Combining these caveats and concerns, there is a need and indeed desires (as experienced in the US context), for the creation of regenerative and socially just bioeconomies worldwide that not only reduce environmental ‘bad’ but also create environmental ‘good’ (e.g. through carbon sequestration) and are enacted in a socially sound and inclusive manner (Devaney and Iles, 2018). Such an ideal sustainable future will require a robust governance system to guide it, one that ensures that all voices are heard, marginalised actors are included and environmental checks and balances are in place to truly achieve sustained, inclusive and sustainable economic growth (in keeping with the eight SDG). This is a fundamental research interest of mine, and as a geographer, with particular consideration as to how these governing relationships are, and should be, formed, organised and perform across scales from local to global. How and where stakeholders are embedded and invest in the bioeconomy is important to develop shared bioeconomy visions and commonly agreed bioeconomy principles to guide this economic transition. Considering ‘good’ governance in the bioeconomy has been a cornerstone of my work and policy influence, developing frameworks and conditions for sustainable bioeconomy development that have subsequently guided both national and international bioeconomy policy development (for example, the Irish Government’s National Policy Statement on the Bioeconomy (Department of the Taoiseach, 2018) and the German Bioeconomy Council’s analysis of bioeconomy trends and progress worldwide (GBC, 2018)).

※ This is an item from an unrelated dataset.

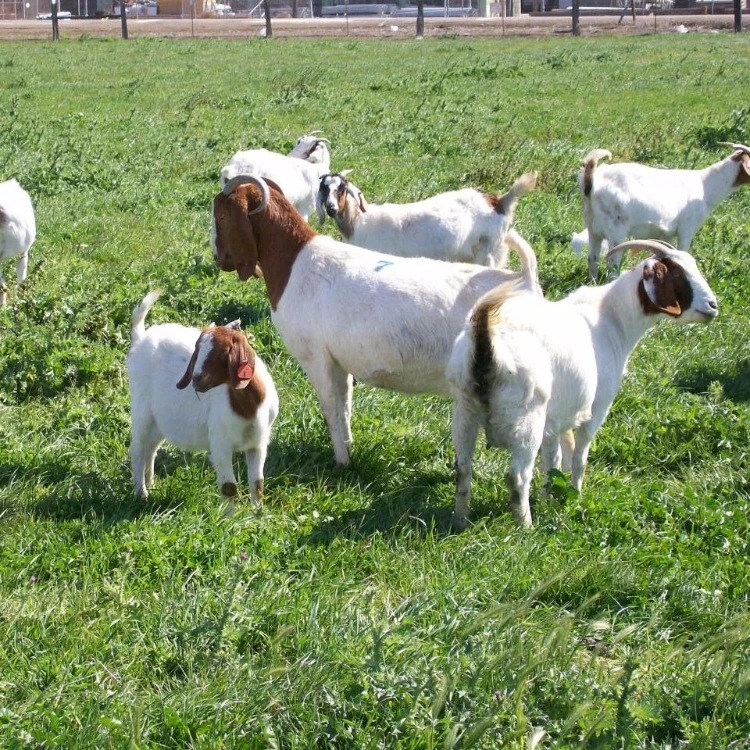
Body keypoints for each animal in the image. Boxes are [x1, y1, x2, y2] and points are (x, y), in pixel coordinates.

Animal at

​This preoccupation has led me to conduct geographical research across Ireland, Europe, Canada and the US, assessing the development and governance of diverse global bioeconomies and the stakeholder influences, supports and hindrances present across scales. After all, bioeconomy development must be geographically tailored to reflect different resource bases, industrial capacities, markets, governing regimes, histories, priorities and agendas at national and local scales. There is also potential for developing regional bioeconomy clusters to provide support and cohesion to the biobased transition nationally and internationally (Devaney and Iles, 2018).

Enacted in this way, the bioeconomy can begin to address multiple SDGs including:

  • Goal 2 – End hunger, achieve food security and improved nutrition, and promote sustainable agriculture
  • Goal 7 – Ensure access to affordable, reliable, sustainable and modern energy for all.
  • Goal 8 – Promote sustained, inclusive and sustainable economic growth, full and productive employment and decent work for all
  • Goal 9 – Build resilient infrastructure, promote inclusive and sustainable industrialisation, and foster innovation
  • Goal 10 – Reduce income inequality within and among countries
  • Goal 12 – Ensure sustainable consumption and production patterns
  • Goal 13 – Take urgent action to combat climate change and its impacts
  • Goal 14 – Conserve and sustainably use the oceans, seas and marine resources for sustainable development
  • Goal 15 – Protect, restore and promote sustainable use of terrestrial ecosystems, sustainably manage forests, combat desertification, and halt and reverse land degradation and halt biodiversity loss

Connecting the development of the bioeconomy with the achievement of the SDGs is essential and appropriate at local, national, regional and global scales. The concepts should not be seen as mutually exclusive or in isolation of one another (for example, when developing bioeconomy strategies and SDG implementation plans). The two can go hand-in-hand and indeed act as essential measures of progress for one another. Further research interests include the development of diverse global bioeconomies along these lines and investigating how these contributions can be made in practice. I look forward to continuing my work in this area, grounded in my geographical understanding that while we can kill many SDG birds with one stone, one size certainly does not fit all in this promising arena.”